Contrairement à l’usage d’alors, il associait à la démarche de soin le malade lui-même mais aussi l’entourage du malade. Dans cette même approche globale de la maladie, il insistait aussi sur le rôle de la diététique dans le soin et la prévention des maladies.
Utilisant ses connaissances en chimie pour son activité médicale, on peut à juste titre le considérer comme un père fondateur de la thérapeutique iatrochimique [4]. Il œuvra pour la constitution de la pharmacologie comme discipline médicale à part entière et le chapitre qui est consacré dans son traité “Kitab al-Hawi” restera une référence jusqu’au 17ème siècle en Europe. Néanmoins, il alerta très tôt ses contemporains sur l’usage inconsidéré de médicaments. Il pratiquait de nombreuses spécialités médicales, chirurgie, gynécologie, obstétrique, ophtalmologie…

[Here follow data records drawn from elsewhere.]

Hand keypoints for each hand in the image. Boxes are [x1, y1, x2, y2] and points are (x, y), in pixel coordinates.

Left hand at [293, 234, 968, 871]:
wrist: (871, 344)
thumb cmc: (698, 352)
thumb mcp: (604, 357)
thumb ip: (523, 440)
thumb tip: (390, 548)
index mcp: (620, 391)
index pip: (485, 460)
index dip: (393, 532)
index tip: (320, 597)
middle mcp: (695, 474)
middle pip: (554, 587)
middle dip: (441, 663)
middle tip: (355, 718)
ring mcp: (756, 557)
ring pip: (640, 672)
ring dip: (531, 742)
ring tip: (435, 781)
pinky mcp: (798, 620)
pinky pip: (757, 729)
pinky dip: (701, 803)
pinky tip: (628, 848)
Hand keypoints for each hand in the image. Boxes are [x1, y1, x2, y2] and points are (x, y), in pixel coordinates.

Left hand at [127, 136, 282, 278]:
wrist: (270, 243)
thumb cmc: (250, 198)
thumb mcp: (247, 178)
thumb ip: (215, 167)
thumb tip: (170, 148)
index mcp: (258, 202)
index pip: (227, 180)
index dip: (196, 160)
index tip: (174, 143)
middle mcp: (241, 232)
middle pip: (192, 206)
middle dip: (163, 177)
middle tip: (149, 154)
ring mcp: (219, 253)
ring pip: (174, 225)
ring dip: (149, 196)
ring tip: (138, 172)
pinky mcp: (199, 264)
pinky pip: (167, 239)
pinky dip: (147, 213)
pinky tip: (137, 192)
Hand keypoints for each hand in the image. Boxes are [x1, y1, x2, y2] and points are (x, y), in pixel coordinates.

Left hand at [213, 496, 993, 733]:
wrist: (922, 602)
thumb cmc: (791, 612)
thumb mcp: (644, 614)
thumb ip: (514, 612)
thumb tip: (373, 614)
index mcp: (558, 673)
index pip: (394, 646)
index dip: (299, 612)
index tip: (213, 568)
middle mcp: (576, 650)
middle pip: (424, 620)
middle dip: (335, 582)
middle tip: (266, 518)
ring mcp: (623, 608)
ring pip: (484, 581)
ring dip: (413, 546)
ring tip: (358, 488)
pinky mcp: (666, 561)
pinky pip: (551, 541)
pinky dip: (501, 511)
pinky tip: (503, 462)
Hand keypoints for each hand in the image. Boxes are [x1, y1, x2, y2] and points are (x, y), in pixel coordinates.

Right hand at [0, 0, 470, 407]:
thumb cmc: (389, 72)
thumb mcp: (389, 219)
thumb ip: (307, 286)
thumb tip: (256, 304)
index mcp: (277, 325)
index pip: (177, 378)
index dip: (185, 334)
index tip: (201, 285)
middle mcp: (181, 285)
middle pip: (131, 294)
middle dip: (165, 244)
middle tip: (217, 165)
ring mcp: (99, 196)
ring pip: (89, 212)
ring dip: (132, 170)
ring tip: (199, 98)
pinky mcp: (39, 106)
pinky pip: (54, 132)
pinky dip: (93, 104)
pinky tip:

Il a écrit 184 livres et articles dans plusieurs domaines scientifiques, dont 61 relevant de la médecine, tous en langue arabe. Il est l’auteur d’un des tout premiers traités de psychologie et de psychiatrie. L’hôpital qu’il dirigea à Bagdad fut le premier à posséder un service pour les malades mentaux.
Il s’intéressa aussi à la neurologie, il décrivit le rôle moteur et sensitif des nerfs en identifiant 7 des nerfs crâniens et 31 des nerfs spinaux par un nombre référant à leur position anatomique depuis le nerf optique jusqu’au nerf hypoglosse. Sur le plan fonctionnel, il établit le lien entre certains signes cliniques et la localisation anatomique d’une lésion.
En tant que médecin en chef à l’hôpital de Bagdad, il a fourni une des premières descriptions connues de la petite vérole et la distingua nettement de la rougeole Écrit par Razi, “l’al-Judari wa al-Hasbah” a été le premier livre sur cette maladie, et a été traduit en plus d’une douzaine de langues.
Il découvre l’asthme allergique, et aurait été la première personne à avoir écrit un traité sur l’allergie et l’immunologie. Il aurait été le premier à comprendre que la fièvre était un mécanisme naturel de défense du corps humain. il contribua à la pratique précoce de la pharmacie grâce à des textes, mais aussi par d’autres manières.
Il décrivit de nombreuses pathologies comme la goutte, les calculs rénaux et vésicaux, la variole, la rougeole, le rhume des foins. Il a en outre classé les maladies en trois catégories : celles qui sont curables, celles qui peuvent être curables, et celles qui sont incurables.
Il s’est aussi attaqué aux charlatans et faux docteurs qui parcouraient les villes et les campagnes pour vendre leurs prétendus médicaments. En même temps, il affirmait que les docteurs, malgré leur savoir, n’avaient pas les réponses à tous les problèmes médicaux et ne pouvaient pas guérir toutes les maladies. Néanmoins, pour être plus efficaces dans leurs soins, il exhorta les praticiens à garder des connaissances à jour en étudiant continuellement des livres médicaux et à faire connaître toute nouvelle information.